But this one's the kind that belongs in a little worn, paperback book by your bedside; inviting you to sleep soundly.


This story asks us to stop. Pause.


Can you hear the crunch of leaves beneath your feet?

Do you smell the familiar comfort of autumn harvests filling kitchens with marvelous aromas?

I love how no matter what's going on in the world, nature has a way of reminding us to be here.

Just for right now.


This morning as I walked our beach I could actually hear fog combing over the field of grass leading up to the coast. Have you ever heard anything like that? It was magical. The soft brushing sound reminded me that if we pause and listen, the whispers are often much more awe-striking than the shouts. Lately, I've been finding these whispers of nature to be far more helpful than the shouts I hear on most media outlets.


These whispers don't just come from outside. I've also noticed them (even more profoundly), inside me.


So, here's the story and how it ties in:


Since we've been painting our emotions in the Head to Heart through Art membership group, last week I decided to start an experiment. Each night before bed I reflect on the most prominent emotion I felt during the day. I imagine what colors, shapes, and textures might represent it. Then I paint it. One particular painting I began represents sadness. And to my surprise, it's actually turning out quite beautifully.


My objective during this experiment is not to paint "beautiful" paintings, but rather to express with authenticity. However, what I found ironic was that once I began painting sadness--an emotion that I so often dislike and resist--its image actually appeared beautiful to me. (It's still in progress--you can watch me working on it here.)

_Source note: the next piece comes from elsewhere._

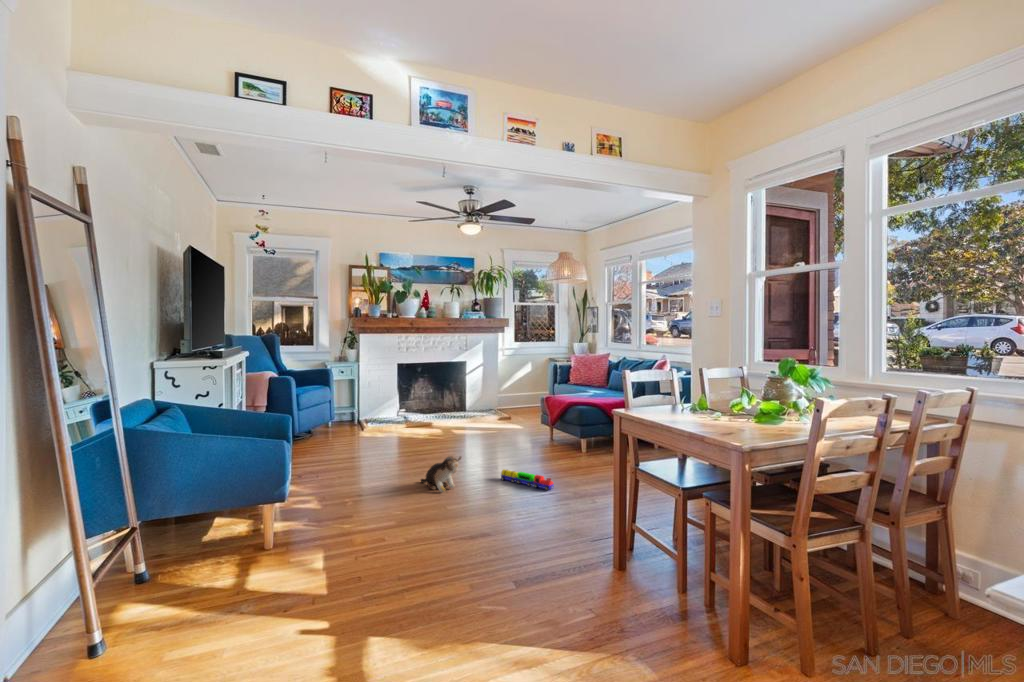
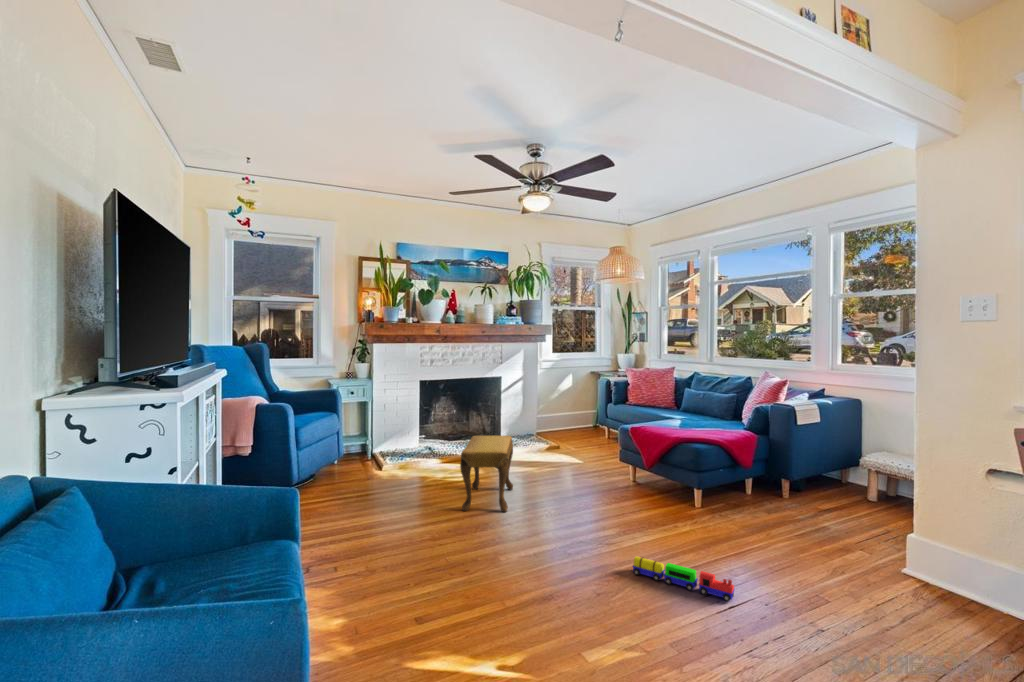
footstool: none [409,402,454,452] -> present [460,436,513,512]
plush toy: present [421,456,461,492] -> none [510,549,595,612]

This led me to realize that beyond the sadness--or rather--at the center of sadness (at least in my experience)-- lies calm, tenderness, sensitivity, opportunity and desire.


Desire to be loved.


Opportunity to connect, most importantly, with myself.


I've always resisted sadness. Felt it to be burdensome. Felt it to be too heavy to bear, at times. And yet this year, as so many uncomfortable emotions surface for the world, I found myself befriending my sadness--that ugly monster that so long lingered under my bed.


It's not so "ugly" after all. 


In a way, by painting this emotion, I began making friends with a monster long lurking in the dark. 


That's not to say that every time we paint or express our "ugly" emotions, they become beautiful. Sometimes we become acquainted with just how "ugly" or uncomfortable they really are.


But the important thing is that when we cozy up with these dark corners, we turn our emotions and our experiences into creative fuel-- instead of letting them block our creativity.


Sure, this all may sound a little esoteric or cheesy, but I dare you to try it.


What monsters under your bed are showing their faces this year?

Take a breath, tune in, and imagine what those scary emotions might look like.

Grab a paintbrush and see what wants to come out (and remember, no edits. No one even has to see it-- this is for you).


As autumn's equinox ushers us towards Samhain, we're reminded of the opportunity we have to embrace the darkness like a comforting womb. To get curious and explore inside ourselves. To listen to the whispers.


What wants to be be-friended? 


Could getting acquainted with it set you free?